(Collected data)
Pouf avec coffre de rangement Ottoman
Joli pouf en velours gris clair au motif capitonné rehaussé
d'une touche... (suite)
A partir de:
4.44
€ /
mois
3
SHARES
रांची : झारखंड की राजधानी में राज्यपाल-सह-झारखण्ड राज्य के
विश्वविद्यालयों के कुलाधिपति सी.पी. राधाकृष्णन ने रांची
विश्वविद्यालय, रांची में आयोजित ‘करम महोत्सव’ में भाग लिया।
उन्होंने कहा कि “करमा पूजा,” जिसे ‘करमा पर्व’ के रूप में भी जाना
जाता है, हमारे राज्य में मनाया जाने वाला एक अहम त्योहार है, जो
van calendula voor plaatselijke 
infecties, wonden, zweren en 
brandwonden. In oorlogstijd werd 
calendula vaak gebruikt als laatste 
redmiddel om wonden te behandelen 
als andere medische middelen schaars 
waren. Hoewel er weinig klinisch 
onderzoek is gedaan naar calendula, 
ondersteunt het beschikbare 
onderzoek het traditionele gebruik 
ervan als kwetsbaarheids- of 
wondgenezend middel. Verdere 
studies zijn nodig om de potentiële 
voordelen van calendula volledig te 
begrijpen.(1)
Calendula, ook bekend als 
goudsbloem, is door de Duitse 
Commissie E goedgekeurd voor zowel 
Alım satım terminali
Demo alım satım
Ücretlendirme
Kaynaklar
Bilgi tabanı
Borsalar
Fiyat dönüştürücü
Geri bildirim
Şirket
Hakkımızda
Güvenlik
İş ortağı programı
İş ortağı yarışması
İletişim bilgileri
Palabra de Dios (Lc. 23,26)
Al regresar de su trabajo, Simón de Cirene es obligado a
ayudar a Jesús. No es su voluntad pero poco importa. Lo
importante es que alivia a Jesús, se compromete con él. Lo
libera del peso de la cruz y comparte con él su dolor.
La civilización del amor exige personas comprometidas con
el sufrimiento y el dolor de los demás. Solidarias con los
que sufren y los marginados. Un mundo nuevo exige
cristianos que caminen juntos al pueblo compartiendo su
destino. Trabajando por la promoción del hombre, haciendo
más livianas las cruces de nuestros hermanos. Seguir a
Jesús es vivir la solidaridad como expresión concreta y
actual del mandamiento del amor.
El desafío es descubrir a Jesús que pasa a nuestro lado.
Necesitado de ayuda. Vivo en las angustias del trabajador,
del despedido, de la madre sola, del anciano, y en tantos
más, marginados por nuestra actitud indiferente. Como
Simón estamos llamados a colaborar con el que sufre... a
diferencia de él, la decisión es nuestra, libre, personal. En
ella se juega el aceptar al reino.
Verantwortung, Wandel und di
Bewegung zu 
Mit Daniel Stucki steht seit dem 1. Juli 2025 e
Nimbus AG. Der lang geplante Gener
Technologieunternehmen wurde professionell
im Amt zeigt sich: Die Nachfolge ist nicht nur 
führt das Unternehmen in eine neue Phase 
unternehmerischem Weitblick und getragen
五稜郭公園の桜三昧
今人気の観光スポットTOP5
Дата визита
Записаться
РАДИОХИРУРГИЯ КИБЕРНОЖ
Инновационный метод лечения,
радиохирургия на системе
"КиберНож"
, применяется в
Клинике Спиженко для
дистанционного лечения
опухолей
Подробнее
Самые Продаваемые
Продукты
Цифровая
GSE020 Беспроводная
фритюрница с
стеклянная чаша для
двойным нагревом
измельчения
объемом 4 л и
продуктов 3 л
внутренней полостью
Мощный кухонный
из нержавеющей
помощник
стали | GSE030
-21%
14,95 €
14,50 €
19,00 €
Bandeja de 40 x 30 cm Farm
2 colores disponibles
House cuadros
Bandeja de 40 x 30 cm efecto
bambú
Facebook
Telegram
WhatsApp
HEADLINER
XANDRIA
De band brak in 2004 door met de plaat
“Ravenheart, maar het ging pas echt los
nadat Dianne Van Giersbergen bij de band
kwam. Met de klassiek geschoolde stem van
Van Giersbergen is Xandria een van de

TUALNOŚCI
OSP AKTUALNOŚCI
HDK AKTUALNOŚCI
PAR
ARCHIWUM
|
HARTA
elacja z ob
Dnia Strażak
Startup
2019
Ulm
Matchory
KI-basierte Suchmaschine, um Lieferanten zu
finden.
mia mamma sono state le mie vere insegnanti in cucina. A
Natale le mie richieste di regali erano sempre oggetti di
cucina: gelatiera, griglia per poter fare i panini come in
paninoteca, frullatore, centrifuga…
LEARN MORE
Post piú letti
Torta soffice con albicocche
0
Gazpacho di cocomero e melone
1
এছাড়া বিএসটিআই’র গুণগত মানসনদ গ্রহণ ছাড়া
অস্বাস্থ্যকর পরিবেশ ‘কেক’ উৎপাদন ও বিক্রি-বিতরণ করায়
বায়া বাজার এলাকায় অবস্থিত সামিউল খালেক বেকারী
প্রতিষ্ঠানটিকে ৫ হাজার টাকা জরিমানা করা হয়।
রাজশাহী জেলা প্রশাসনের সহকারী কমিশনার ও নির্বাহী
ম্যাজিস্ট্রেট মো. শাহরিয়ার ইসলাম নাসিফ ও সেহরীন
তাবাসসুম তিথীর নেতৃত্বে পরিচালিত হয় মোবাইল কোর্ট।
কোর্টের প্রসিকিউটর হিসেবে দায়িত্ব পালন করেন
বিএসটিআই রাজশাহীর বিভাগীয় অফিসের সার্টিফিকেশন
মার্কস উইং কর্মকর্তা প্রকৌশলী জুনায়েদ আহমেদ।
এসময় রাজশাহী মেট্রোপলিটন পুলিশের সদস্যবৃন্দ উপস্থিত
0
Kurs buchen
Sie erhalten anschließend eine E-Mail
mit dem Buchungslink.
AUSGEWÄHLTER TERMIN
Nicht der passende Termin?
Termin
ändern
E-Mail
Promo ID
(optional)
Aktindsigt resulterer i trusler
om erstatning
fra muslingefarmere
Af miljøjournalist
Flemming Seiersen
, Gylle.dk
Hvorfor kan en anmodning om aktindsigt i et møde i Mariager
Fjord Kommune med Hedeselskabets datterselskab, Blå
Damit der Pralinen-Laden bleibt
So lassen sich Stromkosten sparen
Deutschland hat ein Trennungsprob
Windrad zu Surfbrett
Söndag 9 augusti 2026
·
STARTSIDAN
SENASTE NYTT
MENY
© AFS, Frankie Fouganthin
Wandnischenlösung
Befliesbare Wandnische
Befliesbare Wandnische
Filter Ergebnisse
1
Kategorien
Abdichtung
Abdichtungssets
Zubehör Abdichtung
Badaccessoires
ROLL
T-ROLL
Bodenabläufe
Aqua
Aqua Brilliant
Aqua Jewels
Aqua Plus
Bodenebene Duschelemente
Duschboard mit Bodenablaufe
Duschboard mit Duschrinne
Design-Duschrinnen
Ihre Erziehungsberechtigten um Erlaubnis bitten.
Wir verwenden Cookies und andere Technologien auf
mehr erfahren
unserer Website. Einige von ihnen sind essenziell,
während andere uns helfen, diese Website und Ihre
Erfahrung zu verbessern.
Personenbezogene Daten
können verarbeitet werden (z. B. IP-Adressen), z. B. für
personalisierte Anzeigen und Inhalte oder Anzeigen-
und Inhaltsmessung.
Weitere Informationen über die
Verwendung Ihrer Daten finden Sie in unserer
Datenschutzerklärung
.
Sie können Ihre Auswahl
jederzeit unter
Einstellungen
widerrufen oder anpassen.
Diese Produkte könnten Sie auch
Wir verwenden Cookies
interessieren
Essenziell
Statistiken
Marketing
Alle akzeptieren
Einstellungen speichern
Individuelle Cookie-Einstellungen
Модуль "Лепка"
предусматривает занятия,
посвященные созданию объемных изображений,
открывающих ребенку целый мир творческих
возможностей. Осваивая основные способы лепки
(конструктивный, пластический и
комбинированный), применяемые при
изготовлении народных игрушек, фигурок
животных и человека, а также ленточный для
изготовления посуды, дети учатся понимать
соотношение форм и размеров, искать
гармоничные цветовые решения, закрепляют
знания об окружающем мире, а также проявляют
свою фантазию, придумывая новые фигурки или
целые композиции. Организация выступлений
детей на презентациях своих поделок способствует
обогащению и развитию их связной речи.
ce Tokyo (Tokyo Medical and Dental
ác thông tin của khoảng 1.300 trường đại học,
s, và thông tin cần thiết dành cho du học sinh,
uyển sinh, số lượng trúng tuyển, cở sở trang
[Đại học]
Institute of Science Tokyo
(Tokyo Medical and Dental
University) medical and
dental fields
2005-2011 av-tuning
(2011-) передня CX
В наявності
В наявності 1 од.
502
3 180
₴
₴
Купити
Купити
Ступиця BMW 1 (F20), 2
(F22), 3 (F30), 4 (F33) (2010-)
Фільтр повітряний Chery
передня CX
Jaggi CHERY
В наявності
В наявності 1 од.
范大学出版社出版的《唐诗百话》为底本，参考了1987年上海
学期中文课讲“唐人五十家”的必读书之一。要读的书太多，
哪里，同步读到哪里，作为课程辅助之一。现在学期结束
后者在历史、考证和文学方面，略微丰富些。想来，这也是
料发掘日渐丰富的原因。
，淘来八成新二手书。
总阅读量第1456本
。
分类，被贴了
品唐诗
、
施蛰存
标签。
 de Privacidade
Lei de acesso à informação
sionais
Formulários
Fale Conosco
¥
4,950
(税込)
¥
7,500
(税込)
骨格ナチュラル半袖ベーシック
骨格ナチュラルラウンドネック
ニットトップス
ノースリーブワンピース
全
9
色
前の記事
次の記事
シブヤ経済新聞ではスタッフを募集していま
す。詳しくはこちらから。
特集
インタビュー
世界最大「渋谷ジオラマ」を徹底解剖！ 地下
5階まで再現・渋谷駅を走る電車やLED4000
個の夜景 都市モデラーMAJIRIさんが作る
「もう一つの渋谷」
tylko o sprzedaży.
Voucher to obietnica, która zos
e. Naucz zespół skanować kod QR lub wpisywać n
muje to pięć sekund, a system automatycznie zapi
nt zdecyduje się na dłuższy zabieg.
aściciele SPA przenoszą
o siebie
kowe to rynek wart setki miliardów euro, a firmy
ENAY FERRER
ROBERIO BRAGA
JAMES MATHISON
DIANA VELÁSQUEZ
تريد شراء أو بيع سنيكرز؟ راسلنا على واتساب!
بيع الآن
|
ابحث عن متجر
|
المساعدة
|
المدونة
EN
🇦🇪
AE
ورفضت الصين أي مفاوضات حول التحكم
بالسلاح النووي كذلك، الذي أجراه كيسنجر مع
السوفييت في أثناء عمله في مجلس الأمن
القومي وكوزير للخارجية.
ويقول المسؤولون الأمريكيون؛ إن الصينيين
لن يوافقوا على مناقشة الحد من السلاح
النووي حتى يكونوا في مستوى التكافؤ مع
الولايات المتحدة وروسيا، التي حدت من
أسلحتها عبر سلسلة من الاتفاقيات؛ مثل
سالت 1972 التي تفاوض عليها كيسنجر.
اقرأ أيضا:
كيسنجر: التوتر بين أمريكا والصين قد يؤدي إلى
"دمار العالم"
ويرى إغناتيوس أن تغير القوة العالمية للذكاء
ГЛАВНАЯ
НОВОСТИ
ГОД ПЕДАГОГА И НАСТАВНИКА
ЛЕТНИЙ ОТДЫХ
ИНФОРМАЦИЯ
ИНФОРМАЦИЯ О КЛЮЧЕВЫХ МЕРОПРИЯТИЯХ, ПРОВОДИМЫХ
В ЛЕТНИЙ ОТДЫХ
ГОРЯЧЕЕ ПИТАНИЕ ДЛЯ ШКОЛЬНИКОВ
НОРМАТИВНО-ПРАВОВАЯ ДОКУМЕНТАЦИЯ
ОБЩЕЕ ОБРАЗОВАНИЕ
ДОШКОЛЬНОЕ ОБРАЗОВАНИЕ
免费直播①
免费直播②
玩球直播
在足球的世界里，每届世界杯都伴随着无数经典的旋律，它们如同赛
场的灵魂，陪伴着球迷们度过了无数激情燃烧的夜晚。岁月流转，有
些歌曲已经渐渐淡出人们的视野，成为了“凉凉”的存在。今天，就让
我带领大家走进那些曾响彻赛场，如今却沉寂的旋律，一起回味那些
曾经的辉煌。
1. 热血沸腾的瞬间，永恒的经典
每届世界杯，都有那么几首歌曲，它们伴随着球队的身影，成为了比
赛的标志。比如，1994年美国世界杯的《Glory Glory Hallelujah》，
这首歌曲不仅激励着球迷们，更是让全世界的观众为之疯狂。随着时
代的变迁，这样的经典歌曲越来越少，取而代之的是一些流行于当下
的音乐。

EXERCISE DESCRIPTION :: Write out only the lines from the very start of the entries above to the line that includes "Simón estamos llamados", both ends included, each one unchanged.

TASK RESULT ::
Pouf avec coffre de rangement Ottoman
Joli pouf en velours gris clair au motif capitonné rehaussé
d'une touche... (suite)
A partir de:
4.44
€ /
mois
3
SHARES
रांची : झारखंड की राजधानी में राज्यपाल-सह-झारखण्ड राज्य के
विश्वविद्यालयों के कुलाधिपति सी.पी. राधाकृष्णन ने रांची
विश्वविद्यालय, रांची में आयोजित ‘करम महोत्सव’ में भाग लिया।
उन्होंने कहा कि “करमा पूजा,” जिसे ‘करमा पर्व’ के रूप में भी जाना
जाता है, हमारे राज्य में मनाया जाने वाला एक अहम त्योहार है, जो
van calendula voor plaatselijke 
infecties, wonden, zweren en 
brandwonden. In oorlogstijd werd 
calendula vaak gebruikt als laatste 
redmiddel om wonden te behandelen 
als andere medische middelen schaars 
waren. Hoewel er weinig klinisch 
onderzoek is gedaan naar calendula, 
ondersteunt het beschikbare 
onderzoek het traditionele gebruik 
ervan als kwetsbaarheids- of 
wondgenezend middel. Verdere 
studies zijn nodig om de potentiële 
voordelen van calendula volledig te 
begrijpen.(1)
Calendula, ook bekend als 
goudsbloem, is door de Duitse 
Commissie E goedgekeurd voor zowel 
Alım satım terminali
Demo alım satım
Ücretlendirme
Kaynaklar
Bilgi tabanı
Borsalar
Fiyat dönüştürücü
Geri bildirim
Şirket
Hakkımızda
Güvenlik
İş ortağı programı
İş ortağı yarışması
İletişim bilgileri
Palabra de Dios (Lc. 23,26)
Al regresar de su trabajo, Simón de Cirene es obligado a
ayudar a Jesús. No es su voluntad pero poco importa. Lo
importante es que alivia a Jesús, se compromete con él. Lo
libera del peso de la cruz y comparte con él su dolor.
La civilización del amor exige personas comprometidas con
el sufrimiento y el dolor de los demás. Solidarias con los
que sufren y los marginados. Un mundo nuevo exige
cristianos que caminen juntos al pueblo compartiendo su
destino. Trabajando por la promoción del hombre, haciendo
más livianas las cruces de nuestros hermanos. Seguir a
Jesús es vivir la solidaridad como expresión concreta y
actual del mandamiento del amor.
El desafío es descubrir a Jesús que pasa a nuestro lado.
Necesitado de ayuda. Vivo en las angustias del trabajador,
del despedido, de la madre sola, del anciano, y en tantos
más, marginados por nuestra actitud indiferente. Como
Simón estamos llamados a colaborar con el que sufre... a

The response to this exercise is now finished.